Speaking by telephone from Harare yesterday, TIMB chief executive officer Dr Andrew Matibiri said consultations on how business would be conducted when the selling season opens next Wednesday in light of Covid-19 were still in progress and Government will soon be issuing a statement in that regard.

“It is true that this year’s tobacco selling season will be opening next week. Stakeholders in the tobacco sector are still in consultations as to how business will be conducted at the auction floors in light of Covid-19.

“However, l am not able to give the details pertaining the consultations at the moment as discussions are still in progress. I think the relevant authorities will soon be making a statement once the consultations are over,” he said.

The tobacco sector plays a critical role in sustaining Zimbabwe’s economy by generating the much needed foreign currency.

The country exports flue-cured tobacco to different parts of the world mainly China, South Africa, United Arab Emirates, Belgium, and Indonesia.

Since the beginning of the year, Zimbabwe has so far exported more than US$200 million worth of the golden leaf across the globe.

Tobacco is exported throughout the year although the bulk of the crop is bought from farmers over a few weeks.

Merchants then process, grade and store the leaf exporting shipments as orders flow in.

Meanwhile, tobacco farmers have since indicated that they are ready to start delivering the irrigated crop to the floors and their contracted buyers floors ahead of the 2020 marketing season.

TIMB has since announced its commitment to ensure farmers will this year get 50 percent of their income in foreign currency.
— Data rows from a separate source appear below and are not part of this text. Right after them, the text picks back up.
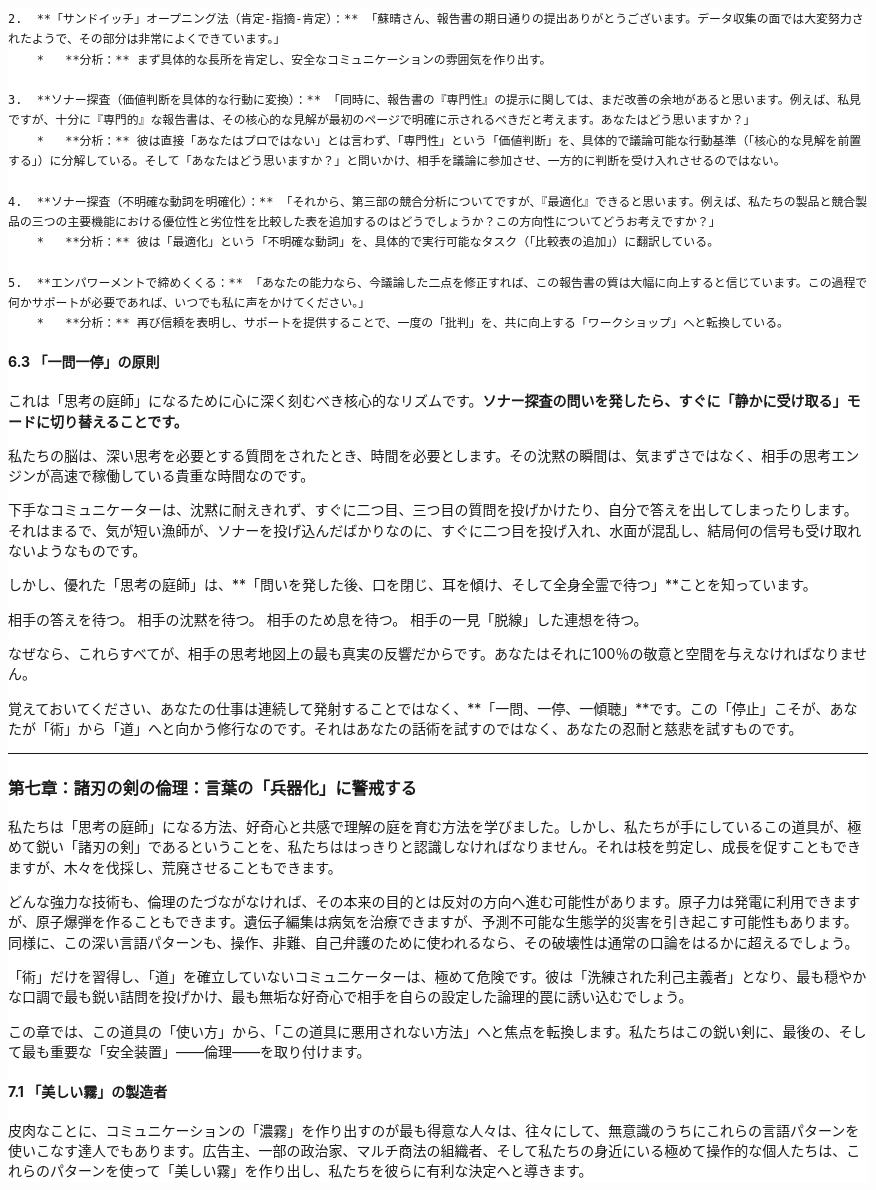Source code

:     2.  **「サンドイッチ」オープニング法（肯定-指摘-肯定）：** 「蘇晴さん、報告書の期日通りの提出ありがとうございます。データ収集の面では大変努力されたようで、その部分は非常によくできています。」
        *   **分析：** まず具体的な長所を肯定し、安全なコミュニケーションの雰囲気を作り出す。

    3.  **ソナー探査（価値判断を具体的な行動に変換）：** 「同時に、報告書の『専門性』の提示に関しては、まだ改善の余地があると思います。例えば、私見ですが、十分に『専門的』な報告書は、その核心的な見解が最初のページで明確に示されるべきだと考えます。あなたはどう思いますか？」
        *   **分析：** 彼は直接「あなたはプロではない」とは言わず、「専門性」という「価値判断」を、具体的で議論可能な行動基準（「核心的な見解を前置する」）に分解している。そして「あなたはどう思いますか？」と問いかけ、相手を議論に参加させ、一方的に判断を受け入れさせるのではない。

    4.  **ソナー探査（不明確な動詞を明確化）：** 「それから、第三部の競合分析についてですが、『最適化』できると思います。例えば、私たちの製品と競合製品の三つの主要機能における優位性と劣位性を比較した表を追加するのはどうでしょうか？この方向性についてどうお考えですか？」
        *   **分析：** 彼は「最適化」という「不明確な動詞」を、具体的で実行可能なタスク（「比較表の追加」）に翻訳している。

    5.  **エンパワーメントで締めくくる：** 「あなたの能力なら、今議論した二点を修正すれば、この報告書の質は大幅に向上すると信じています。この過程で何かサポートが必要であれば、いつでも私に声をかけてください。」
        *   **分析：** 再び信頼を表明し、サポートを提供することで、一度の「批判」を、共に向上する「ワークショップ」へと転換している。

#### **6.3 「一問一停」の原則**

これは「思考の庭師」になるために心に深く刻むべき核心的なリズムです。**ソナー探査の問いを発したら、すぐに「静かに受け取る」モードに切り替えることです。**

私たちの脳は、深い思考を必要とする質問をされたとき、時間を必要とします。その沈黙の瞬間は、気まずさではなく、相手の思考エンジンが高速で稼働している貴重な時間なのです。

下手なコミュニケーターは、沈黙に耐えきれず、すぐに二つ目、三つ目の質問を投げかけたり、自分で答えを出してしまったりします。それはまるで、気が短い漁師が、ソナーを投げ込んだばかりなのに、すぐに二つ目を投げ入れ、水面が混乱し、結局何の信号も受け取れないようなものです。

しかし、優れた「思考の庭師」は、**「問いを発した後、口を閉じ、耳を傾け、そして全身全霊で待つ」**ことを知っています。

相手の答えを待つ。
相手の沈黙を待つ。
相手のため息を待つ。
相手の一見「脱線」した連想を待つ。

なぜなら、これらすべてが、相手の思考地図上の最も真実の反響だからです。あなたはそれに100％の敬意と空間を与えなければなりません。

覚えておいてください、あなたの仕事は連続して発射することではなく、**「一問、一停、一傾聴」**です。この「停止」こそが、あなたが「術」から「道」へと向かう修行なのです。それはあなたの話術を試すのではなく、あなたの忍耐と慈悲を試すものです。

---

### **第七章：諸刃の剣の倫理：言葉の「兵器化」に警戒する**

私たちは「思考の庭師」になる方法、好奇心と共感で理解の庭を育む方法を学びました。しかし、私たちが手にしているこの道具が、極めて鋭い「諸刃の剣」であるということを、私たちははっきりと認識しなければなりません。それは枝を剪定し、成長を促すこともできますが、木々を伐採し、荒廃させることもできます。

どんな強力な技術も、倫理のたづながなければ、その本来の目的とは反対の方向へ進む可能性があります。原子力は発電に利用できますが、原子爆弾を作ることもできます。遺伝子編集は病気を治療できますが、予測不可能な生態学的災害を引き起こす可能性もあります。同様に、この深い言語パターンも、操作、非難、自己弁護のために使われるなら、その破壊性は通常の口論をはるかに超えるでしょう。

「術」だけを習得し、「道」を確立していないコミュニケーターは、極めて危険です。彼は「洗練された利己主義者」となり、最も穏やかな口調で最も鋭い詰問を投げかけ、最も無垢な好奇心で相手を自らの設定した論理的罠に誘い込むでしょう。

この章では、この道具の「使い方」から、「この道具に悪用されない方法」へと焦点を転換します。私たちはこの鋭い剣に、最後の、そして最も重要な「安全装置」——倫理——を取り付けます。

#### **7.1 「美しい霧」の製造者**

皮肉なことに、コミュニケーションの「濃霧」を作り出すのが最も得意な人々は、往々にして、無意識のうちにこれらの言語パターンを使いこなす達人でもあります。広告主、一部の政治家、マルチ商法の組織者、そして私たちの身近にいる極めて操作的な個人たちは、これらのパターンを使って「美しい霧」を作り出し、私たちを彼らに有利な決定へと導きます。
Last season, TIMB announced a new marketing system just a few days before the floors opened, which saw farmers withholding produce while buyers also pushed for a review of the new arrangement that would see them getting 70 percent while Government retained 30 percent.

This year’s tobacco output is projected to decline by 13 percent to 225 million kg from a record high of 259 million kg in the previous marketing season largely due to drought.

Zimbabwe generates US$1 billion annually from tobacco exports and the sector has in recent years been critical in sustaining the economy through improving the much-needed foreign currency reserves.

Considerable value is added locally to the crop before export.